Знамя Журнал 8 (2008)
Шрифт:
Временной континуум словно разделяется на ряд живых картин. Это мучительно напоминает стремление остановить мгновение средствами грамматики и поэтики. Иногда подобное приводит к почти безглагольному типу письма, к атемпоральности: “дробная россыпь черных грачей в ландшафте / или людей впереди один на лошадке”, “стрекот ходиков скорей / стриж в лазури лихо / после ловли пескарей / сбор ботвы и лыка”, “осины у ворот их медленное стадо / из земноводных уз зеленый водолаз / им невдомек пока что умирать не надо / когда стоит любовь как полынья до глаз”.

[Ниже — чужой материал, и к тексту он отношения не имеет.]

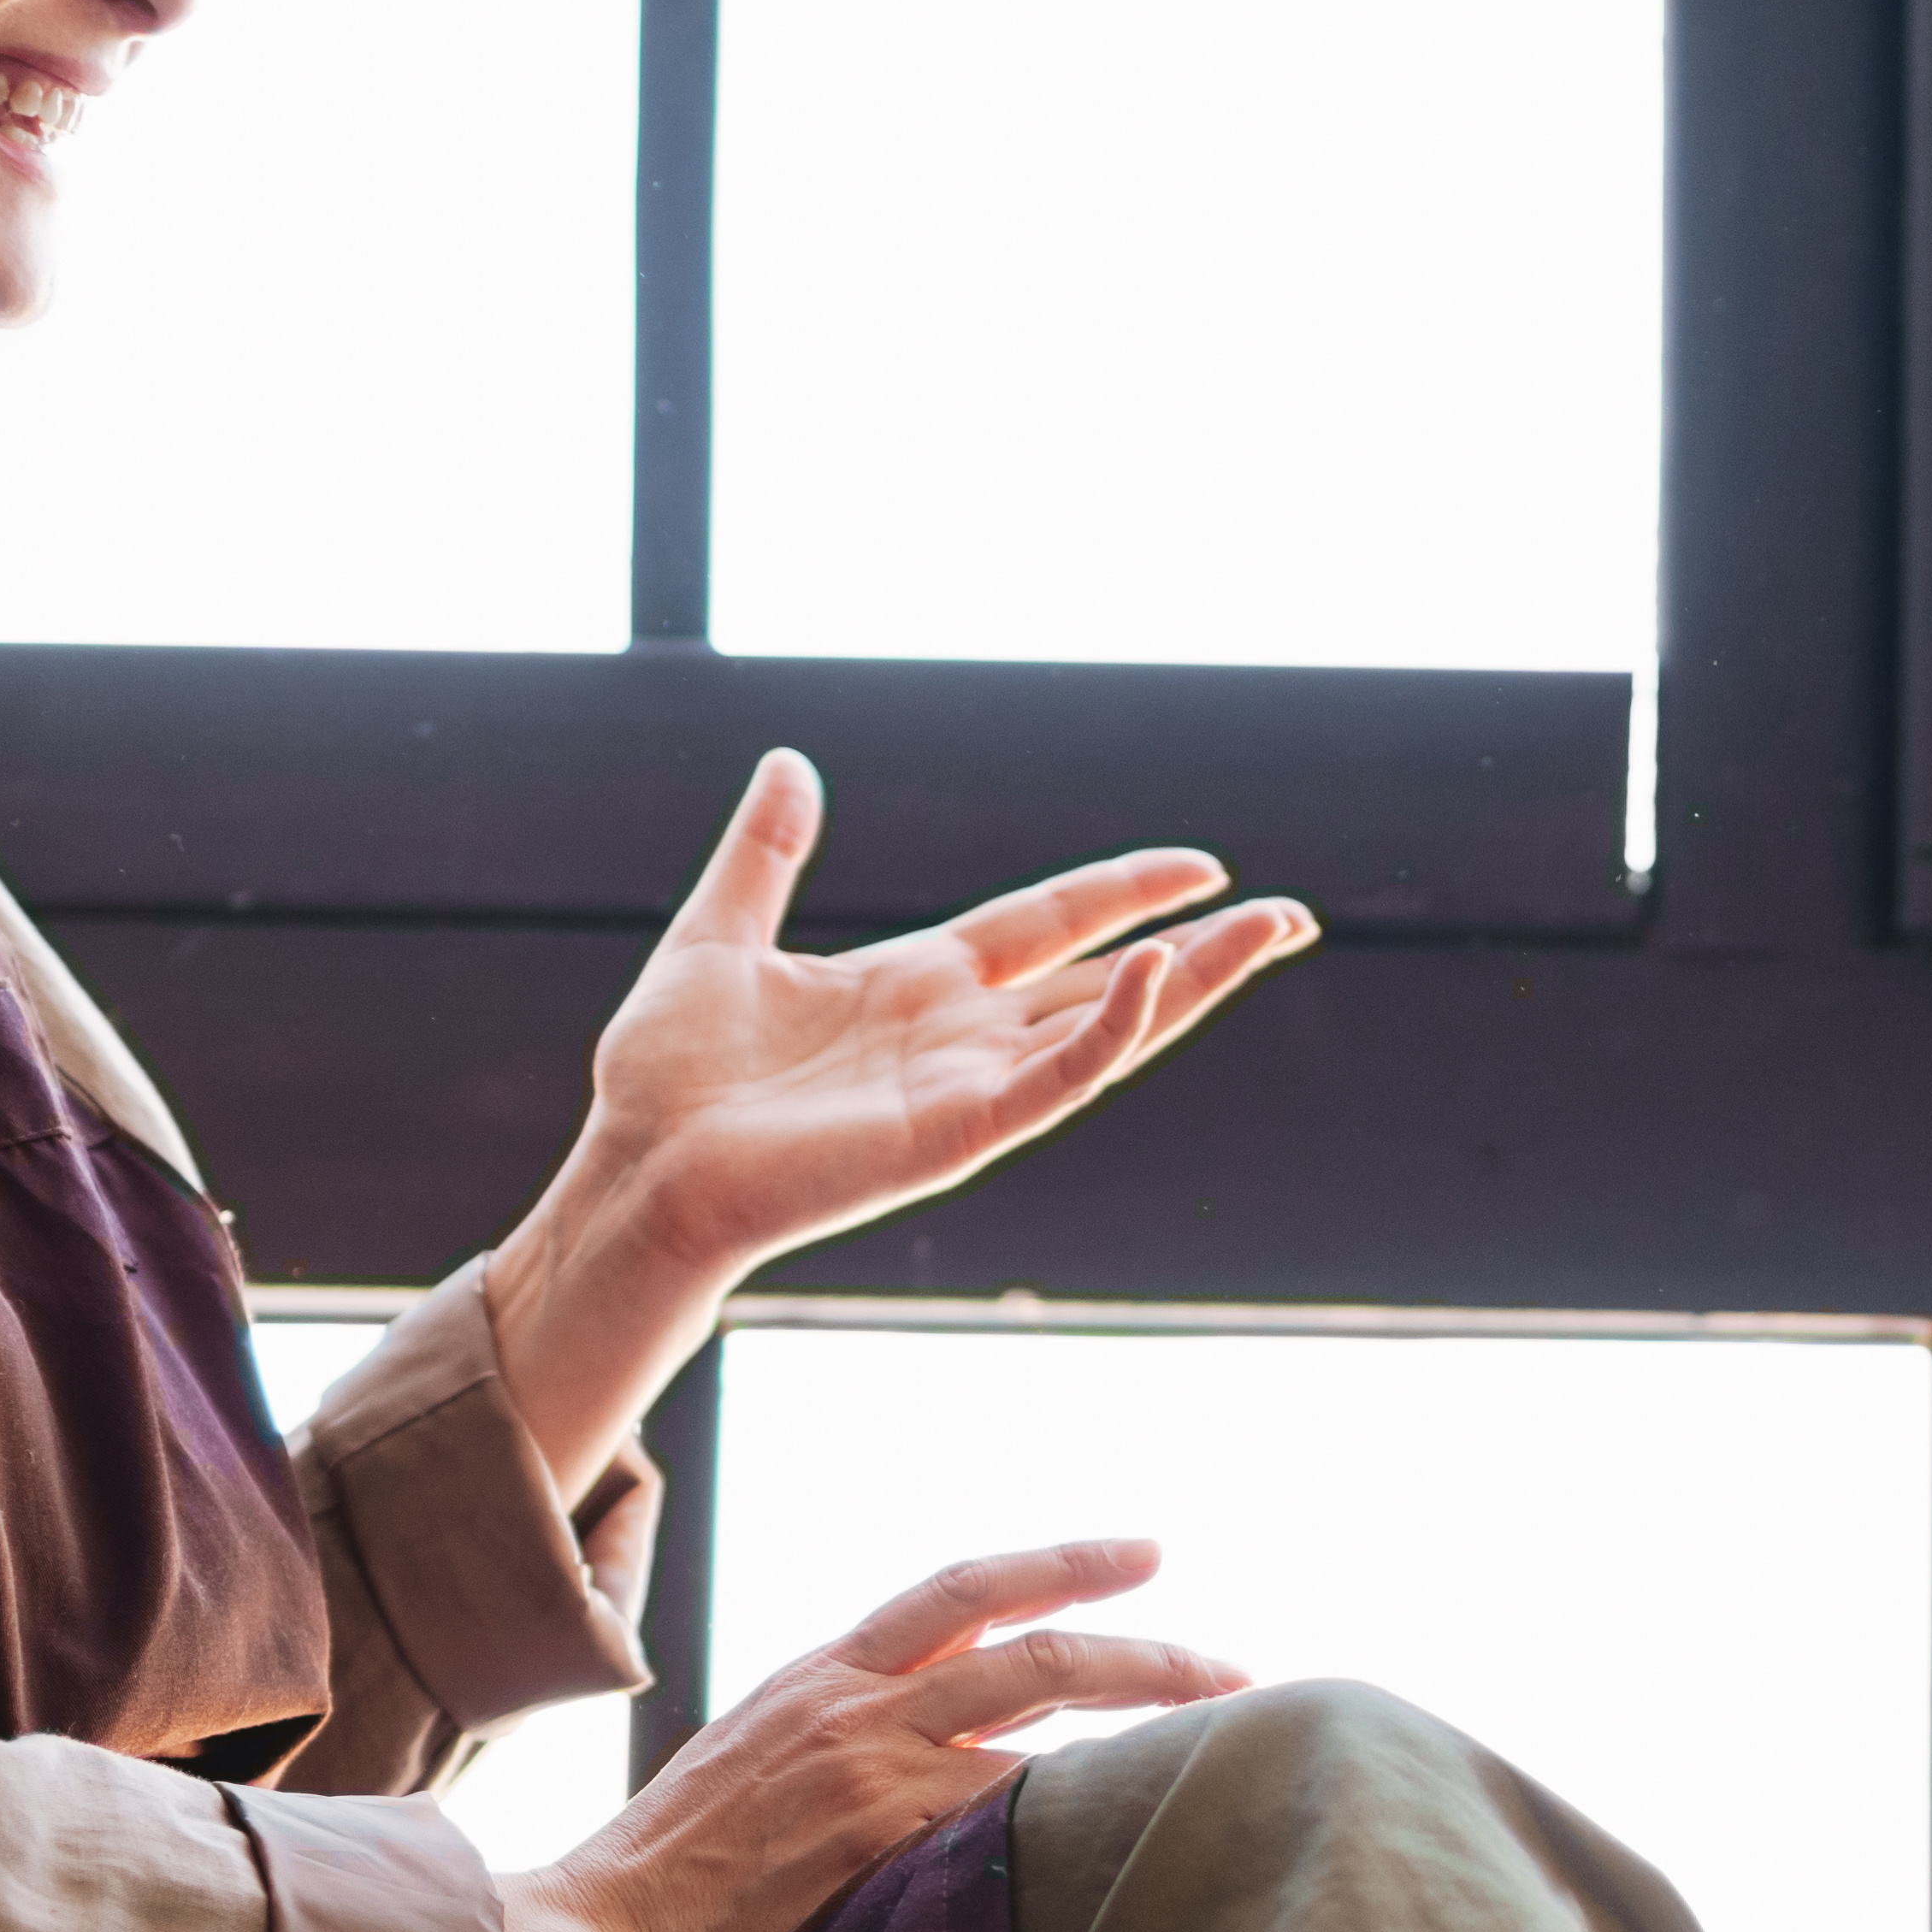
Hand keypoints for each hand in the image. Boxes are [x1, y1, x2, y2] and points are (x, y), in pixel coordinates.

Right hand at [491, 1540, 1241, 1931]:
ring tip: (1221, 1729)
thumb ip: (836, 1745)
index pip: (959, 1589)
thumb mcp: (749, 1770)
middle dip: (1143, 1642)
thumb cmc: (660, 1881)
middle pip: (1030, 1640)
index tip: (1141, 1558)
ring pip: (1040, 1701)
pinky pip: (1010, 1796)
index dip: (1059, 1566)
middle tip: (1228, 1663)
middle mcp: (851, 1700)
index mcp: (818, 1677)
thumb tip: (922, 1755)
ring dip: (1144, 1707)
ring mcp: (867, 1761)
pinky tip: (1142, 1811)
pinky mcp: (875, 1831)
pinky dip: (1082, 1796)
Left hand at [581, 754, 1310, 1293]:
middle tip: (1295, 916)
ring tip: (1271, 933)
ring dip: (1192, 983)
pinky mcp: (954, 1135)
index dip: (1125, 890)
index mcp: (918, 985)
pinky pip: (1054, 1080)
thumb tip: (788, 762)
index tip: (1203, 864)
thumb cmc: (666, 1078)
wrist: (636, 1169)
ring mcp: (965, 1087)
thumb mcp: (719, 932)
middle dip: (1204, 949)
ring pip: (1108, 1028)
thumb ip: (766, 853)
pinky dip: (1111, 1030)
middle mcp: (960, 1036)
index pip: (1050, 923)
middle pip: (1108, 977)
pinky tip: (1153, 974)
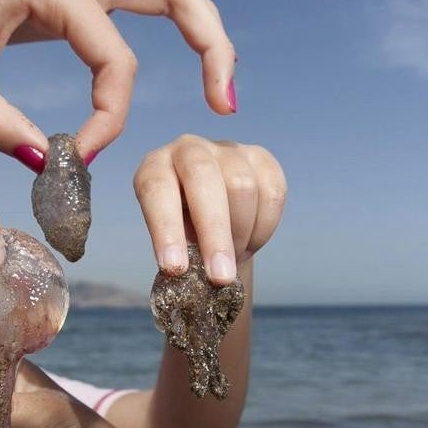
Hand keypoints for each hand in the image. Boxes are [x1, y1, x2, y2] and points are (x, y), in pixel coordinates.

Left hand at [134, 135, 286, 283]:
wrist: (212, 213)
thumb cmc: (183, 230)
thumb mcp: (170, 239)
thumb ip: (177, 253)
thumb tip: (189, 278)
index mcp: (155, 167)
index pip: (157, 191)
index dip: (165, 229)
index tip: (175, 269)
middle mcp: (188, 149)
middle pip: (203, 179)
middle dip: (214, 234)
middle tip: (220, 277)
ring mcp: (227, 149)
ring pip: (242, 186)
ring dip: (240, 234)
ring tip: (232, 259)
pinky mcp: (261, 157)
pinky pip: (272, 192)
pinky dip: (263, 228)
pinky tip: (249, 243)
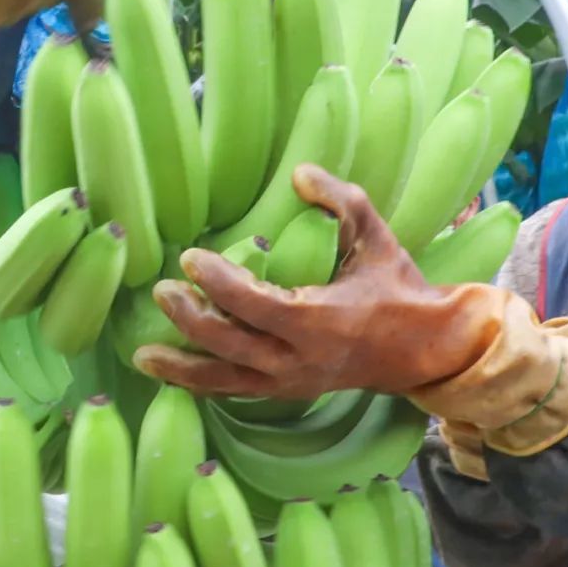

Сам поэт, объясняя такой эффект в своих стихах, сказал: “Время для меня очень важная материя, мне кажется, все наши несчастья заключены в нем, тогда как на самом деле его, может быть, нет вообще. Так считал Альберт Эйнштейн, так считал Курт Гедель. Вообще все религии пытаются как-то решить загадку времени, которой, быть может, не существует. Но, конечно, поэзия может только поднимать шум, чтобы привлечь внимание полиции, сама она ни заменить религию, ни стать ею не может”.
И грустно-ироничная строка “что мне вергилий или я ему” - в сущности, тоже о парадоксах времени. Здесь не просто остроумное переосмысление гамлетовской сентенции, а напоминание, что классики, как заметил М. Гаспаров, писали не для нас - мы все читаем чужие письма. Нет, не от “головы” идет Цветков при всем своем гиперинтеллектуализме - от “живота”.
Пожалуй, вот здесь-то действительно можно нащупать суть некоторых изменений в его мироощущении. Прежде тема страха перед Танатосом, столь важная для многих художников, решалась у него так: не страшно, что жизнь конечна, - само по себе это ни хорошо и ни плохо, - ужас и отвращение вызывает только то, что она может быть реализована без какой-либо рефлексии и понятий о чести, долге и чувстве собственного достоинства: “Оскудевает времени руда. / Приходит смерть, не нанося вреда. (…) / Поет гармонь. На стол несут вино. / А между тем все умерли давно, / Сойдясь в застолье от семейных выгод / Под музыку знакомых развозить, / Поскольку жизнь всегда имеет выход, / И это смерть. А ей не возразить. // Возьми гармонь и пой издалека / О том, как жизнь тепла и велика, / О женщине, подаренной другому, / О пыльных мальвах по дороге к дому, / О том, как после стольких лет труда / Приходит смерть. И это не беда”.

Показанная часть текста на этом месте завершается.